Home Pendidikan Jadi Pembicara di Harvard, Guru Besar Ukrida Angkat Peran Seni Sebagai Pereda Konflik Sosial

Jadi Pembicara di Harvard, Guru Besar Ukrida Angkat Peran Seni Sebagai Pereda Konflik Sosial

Jakarta, Gatra.com - Guru Besar Psikologi Universitas Kristen Krida Wacana (Ukrida), Prof. Johana Endang Prawitasari, menjadi pembicara dalam kuliah umum di Harvard University dan UCLA Center for Southeast Asia Studies di Amerika Serikat. Dalam paparannya, Johana menjelaskan tentang peran kearifan lokal dalam masyarakat Indonesia.

Johana mengusung topik The Psychology of Indonesian Communities on Javanese Cultural Psychology. Analisis tersebut mengetengahkan contoh kondisi sosial masyarakat di wilayah Bantul, Daerah Istimewa Yogyakarta pasca gempa bumi 27 Mei 2006. Contoh yang sekaligus menjadi studi kasus ini  kemudian menjadi pembahasan yang menarik dan interaktif.

Berawal dari serangkaian kegiatan penelitian bersama dalam Action Research Design,  yang kemudian melahirkan gagasan pendekatan melalui seni dan budaya, guna merepresentasikan kondisi sosial masyarakat. Latar belakang kegiatan penelitian berlanjut ke pengabdian pada masyarakat, dimana gempa tahun 2006 tersebut menyisakan penderitaan, peluang sekaligus tantangan.

“Selain pemberian bantuan, ditemukan juga potensi masalah sosial karena dirasakan adanya ketidakadilan distribusi bantuan,” jelas Johana dalam keterangannya, Senin (8/1).

Dalam penelitian tersebut, diketahui bahwa asca musibah gempa bumi itu ternyata terjadi ketidakadilan distribusi bantuan, yaitu warga masyarakat korban gempa memperoleh bantuan dana karena memiliki KTP setempat, sementara yang rumahnya hancur karena gempa malah tidak memperoleh bantuan dana karena tidak memiliki KTP setempat.

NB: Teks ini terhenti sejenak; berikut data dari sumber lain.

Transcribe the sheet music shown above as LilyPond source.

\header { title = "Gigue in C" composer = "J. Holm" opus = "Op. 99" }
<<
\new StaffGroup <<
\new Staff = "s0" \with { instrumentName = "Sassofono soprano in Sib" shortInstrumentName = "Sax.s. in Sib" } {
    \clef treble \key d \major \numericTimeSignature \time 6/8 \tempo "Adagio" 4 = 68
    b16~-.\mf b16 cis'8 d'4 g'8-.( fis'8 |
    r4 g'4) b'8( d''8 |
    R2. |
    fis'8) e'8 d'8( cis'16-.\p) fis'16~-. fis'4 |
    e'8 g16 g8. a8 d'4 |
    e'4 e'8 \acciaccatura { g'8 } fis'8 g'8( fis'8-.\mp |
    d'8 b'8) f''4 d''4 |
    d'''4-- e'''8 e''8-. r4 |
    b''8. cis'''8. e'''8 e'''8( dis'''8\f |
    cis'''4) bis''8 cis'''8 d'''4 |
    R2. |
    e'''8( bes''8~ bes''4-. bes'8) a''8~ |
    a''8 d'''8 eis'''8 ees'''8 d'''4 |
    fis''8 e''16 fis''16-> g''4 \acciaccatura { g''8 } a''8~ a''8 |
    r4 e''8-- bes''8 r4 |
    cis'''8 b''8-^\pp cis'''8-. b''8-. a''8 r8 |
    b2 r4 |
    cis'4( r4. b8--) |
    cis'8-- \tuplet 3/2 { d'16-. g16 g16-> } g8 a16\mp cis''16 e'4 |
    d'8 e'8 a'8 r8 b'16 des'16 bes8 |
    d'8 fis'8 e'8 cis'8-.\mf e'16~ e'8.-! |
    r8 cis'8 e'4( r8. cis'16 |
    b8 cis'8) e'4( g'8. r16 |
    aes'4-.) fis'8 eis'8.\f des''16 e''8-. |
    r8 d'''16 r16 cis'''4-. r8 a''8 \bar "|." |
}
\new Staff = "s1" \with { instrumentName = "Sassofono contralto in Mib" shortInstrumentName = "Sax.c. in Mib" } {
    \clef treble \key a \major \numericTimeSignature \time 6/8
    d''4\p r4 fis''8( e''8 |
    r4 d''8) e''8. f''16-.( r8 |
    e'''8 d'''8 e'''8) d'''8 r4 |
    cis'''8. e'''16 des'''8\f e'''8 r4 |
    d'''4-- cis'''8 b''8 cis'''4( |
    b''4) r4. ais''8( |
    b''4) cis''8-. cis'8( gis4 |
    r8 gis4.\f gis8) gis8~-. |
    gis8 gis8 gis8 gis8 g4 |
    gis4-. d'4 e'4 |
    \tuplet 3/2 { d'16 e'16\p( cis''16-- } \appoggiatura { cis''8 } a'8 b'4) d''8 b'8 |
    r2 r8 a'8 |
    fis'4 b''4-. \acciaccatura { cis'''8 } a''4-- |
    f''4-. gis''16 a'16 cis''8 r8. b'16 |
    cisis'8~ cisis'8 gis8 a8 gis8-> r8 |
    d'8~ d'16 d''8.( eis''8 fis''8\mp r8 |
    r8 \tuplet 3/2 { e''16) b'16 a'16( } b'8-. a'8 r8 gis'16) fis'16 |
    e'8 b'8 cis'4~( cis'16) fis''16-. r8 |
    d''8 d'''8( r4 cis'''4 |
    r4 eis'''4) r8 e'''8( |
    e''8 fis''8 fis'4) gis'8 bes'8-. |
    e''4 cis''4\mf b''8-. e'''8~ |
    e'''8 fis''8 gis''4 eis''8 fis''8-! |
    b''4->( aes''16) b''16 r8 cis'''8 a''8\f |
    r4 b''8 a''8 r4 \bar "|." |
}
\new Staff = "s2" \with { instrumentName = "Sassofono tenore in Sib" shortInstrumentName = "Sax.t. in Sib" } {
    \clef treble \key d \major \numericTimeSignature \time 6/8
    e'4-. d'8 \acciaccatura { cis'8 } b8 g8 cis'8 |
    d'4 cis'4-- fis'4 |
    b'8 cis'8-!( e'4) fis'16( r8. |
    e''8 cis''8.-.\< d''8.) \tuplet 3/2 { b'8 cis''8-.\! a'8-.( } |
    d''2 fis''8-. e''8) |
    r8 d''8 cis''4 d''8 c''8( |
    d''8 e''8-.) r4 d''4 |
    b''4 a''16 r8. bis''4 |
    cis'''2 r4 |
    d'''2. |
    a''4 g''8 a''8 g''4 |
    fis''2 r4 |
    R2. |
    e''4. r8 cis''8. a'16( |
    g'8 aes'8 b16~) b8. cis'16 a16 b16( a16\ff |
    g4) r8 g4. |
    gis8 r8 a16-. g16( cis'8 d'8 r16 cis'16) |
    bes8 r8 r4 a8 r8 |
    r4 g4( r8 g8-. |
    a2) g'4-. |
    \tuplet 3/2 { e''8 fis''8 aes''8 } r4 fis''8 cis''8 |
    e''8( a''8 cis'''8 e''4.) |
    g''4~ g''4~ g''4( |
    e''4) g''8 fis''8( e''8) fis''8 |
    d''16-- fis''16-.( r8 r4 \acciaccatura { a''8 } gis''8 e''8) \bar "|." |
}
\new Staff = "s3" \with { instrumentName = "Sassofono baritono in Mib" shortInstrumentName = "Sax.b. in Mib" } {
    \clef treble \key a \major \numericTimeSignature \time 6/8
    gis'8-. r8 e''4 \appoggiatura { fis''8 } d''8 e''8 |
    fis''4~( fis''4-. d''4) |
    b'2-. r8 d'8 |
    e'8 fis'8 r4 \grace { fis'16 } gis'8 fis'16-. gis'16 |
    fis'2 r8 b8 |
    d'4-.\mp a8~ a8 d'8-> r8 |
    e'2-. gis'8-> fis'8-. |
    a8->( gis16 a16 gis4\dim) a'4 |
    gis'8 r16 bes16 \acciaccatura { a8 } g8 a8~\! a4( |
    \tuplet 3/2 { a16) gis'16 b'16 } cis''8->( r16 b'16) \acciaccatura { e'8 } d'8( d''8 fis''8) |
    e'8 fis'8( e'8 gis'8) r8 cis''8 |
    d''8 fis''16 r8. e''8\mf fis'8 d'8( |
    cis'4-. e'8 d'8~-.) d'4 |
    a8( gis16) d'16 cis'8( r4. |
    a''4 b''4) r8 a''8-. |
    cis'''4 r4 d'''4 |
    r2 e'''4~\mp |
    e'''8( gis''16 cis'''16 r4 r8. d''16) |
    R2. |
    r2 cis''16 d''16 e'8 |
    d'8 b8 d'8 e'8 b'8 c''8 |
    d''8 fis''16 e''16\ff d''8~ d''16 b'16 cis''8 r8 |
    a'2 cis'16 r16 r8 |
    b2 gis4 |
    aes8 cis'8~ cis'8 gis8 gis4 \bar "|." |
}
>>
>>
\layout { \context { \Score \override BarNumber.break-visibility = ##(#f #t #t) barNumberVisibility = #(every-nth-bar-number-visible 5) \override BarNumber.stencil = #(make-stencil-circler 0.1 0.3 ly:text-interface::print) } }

Saat itu, soslusi masyarakat atas konflik ketidak adilan hadir melalui Srandul, yaitu drama tari dan merupakan seni tradisional kerakyatan dari Yogyakarta yang didasarkan pada kearifan masyarakat setempat. Setiap RT atau dusun membuat skenario drama sendiri sebelum, saat, dan setelah gempa.

Dalam proses latihan drama terjadi gotong royong dan kerukunan mulai terjalin. Hal demikian menjadi salah satu upaya bersama guna mengatasi trauma sosial yang terjadi, dan masyarakat setempat merespon kegiatan sosiodrama dengan sangat positif.

“Tujuan pementasan sosiodrama tersebut adalah agar konflik sosial itu dapat tercermin untuk kemudian bisa mencari solusi bersama”, demikian dikatakan oleh Johana.

Beberapa manfaat serta pelajaran yang diperoleh dari penelitian dan pengabdian pada masyarakat, antara lain mendukung sistem dana bergulir, sebagai wadah melaksanakan demokrasi, koordinasi, dan menyampaikan pendapat bahkan kritik. Selain itu juga bermanfaat sebagai wadah beragam informasi dan program kegiatan desa, menambah pendapatan desa karena bisa menyewakan perlengkapan kepada desa tetangga.

Sebagai tindak lanjut dari kegiatan, gagasan yang muncul, diantaranya kolaborasi dengan pakar nasional dan internasional untuk menghasilkan pengetahuan baru terkait masalah sosial.

Gagasan lainnya, yaitu kajian psikologi budaya menggunakan keberagaman budaya di Indonesia, dimana banyak kelompok etnis, bahasa lokal, dan budaya asli. Layanan kesehatan mental yang kemungkinan digabungkan dengan kearifan lokal guna mendukung mekanisme penanggulangan konflik sosial, juga menjadi gagasan untuk ditindaklanjuti bersama.

“Terungkap premis bahwa konteks budaya sangat penting untuk melakukan tindakan yang tepat sesuai persepsi komunitas. Dalam hal ini setelah gempa bumi hebat yang sedemikian memporakporandakan kehidupan penduduk di Bantul, seni dapat digunakan untuk revitalisasi kehidupan sosial dan ekonomi masyarakat,” tegas dia.